The researchers assessed early transplant outcomes among 56,775 patients (mean age, 60.4 years; 43.8% women; 53.5% Black) on dialysis from the United States Renal Data System from 2015 to 2021. They evaluated associations between insurance type and transplant referrals within 1 year of starting dialysis, transplant evaluation within 6 months of referral and wait-listing within 1 year of evaluation start through the Early Steps to Transplant Access Registry for the Southeast.

Results showed 22,007 adults received a transplant referral and 11,256 started the evaluation process.

Patients with Medicare Advantage plans had significantly lower odds of receiving a transplant referral (subdistribution HR = 0.93; 95% CI, 0.89-0.97) vs. those with traditional Medicare.
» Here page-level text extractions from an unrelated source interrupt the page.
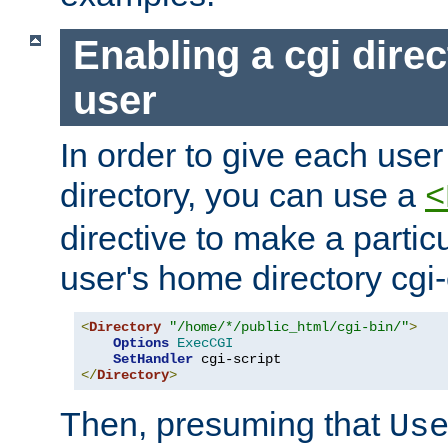
Enabling a cgi direc
user
In order to give each user
directory, you can use a
<
directive to make a partic
user's home directory cgi
<
Directory
"/home/*/public_html/cgi-bin/"
>
Options
ExecCGI
SetHandler
</
Directory
>
Then, presuming that
Us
No significant differences were observed between Medicare Advantage and traditional Medicare regarding transplant evaluation starts or wait-listing when adjusting for patient and community-level differences, according to the researchers.

Additionally, subgroup analysis revealed patients younger than 65 years with Medicare Advantage had lower referral odds vs. those with traditional Medicare, according to the researchers.

The findings suggest patients with Medicare Advantage plans may be less likely to receive a transplant referral, according to the researchers.

Based on anecdotal information, Wilk said, prior authorization requirements and Medicare Advantage plans’ hospital and physician networks may be a factor in the lower transplant referral rates.

“These paperwork efforts are generally considered burdensome by patients and care teams, and Medicare Advantage plans have some track record of denying prior authorization requests even when they shouldn’t, as observed in some reports from the Office of Inspector General of HHS,” Wilk said. “Then, if hospital or physician networks make it more challenging to find a transplant center or specialist in network, patients will be less likely to complete the transplant evaluation.”

Wilk said some challenges posed by Medicare Advantage plans may be partly “offset” by some of its benefits.

“Medicare Advantage’s out-of-pocket maximums, reduced out-of-pocket spending for services like prescription drugs and other benefits like dental care could lead to some better transplant outcomes,” Wilk said. “These plans may also focus more narrowly on ‘higher-quality’ hospitals and physicians, though their definition of ‘quality’ is not transparent to us.”

Overall, clinicians should be able to inform patients interested in transplant about the potential benefits and barriers based on their insurance plan, Wilk said.

Furthermore, Wilk said future research on Medicare Advantage plans may need federal policy involvement to receive more transparent plan information and assess patient outcomes.

“If research can show that Medicare Advantage plan networks of transplant hospitals are deterring patients from pursuing transplant at all, then it may be appropriate for federal regulators to institute network adequacy requirements to ensure enrollees have adequate access to transplant hospitals,” he said. “It may also be necessary for policymakers to mandate that Medicare Advantage plans disclose network information or prior authorization requirements publicly and institute auditing procedures to ensure that information disclosed is accurate.”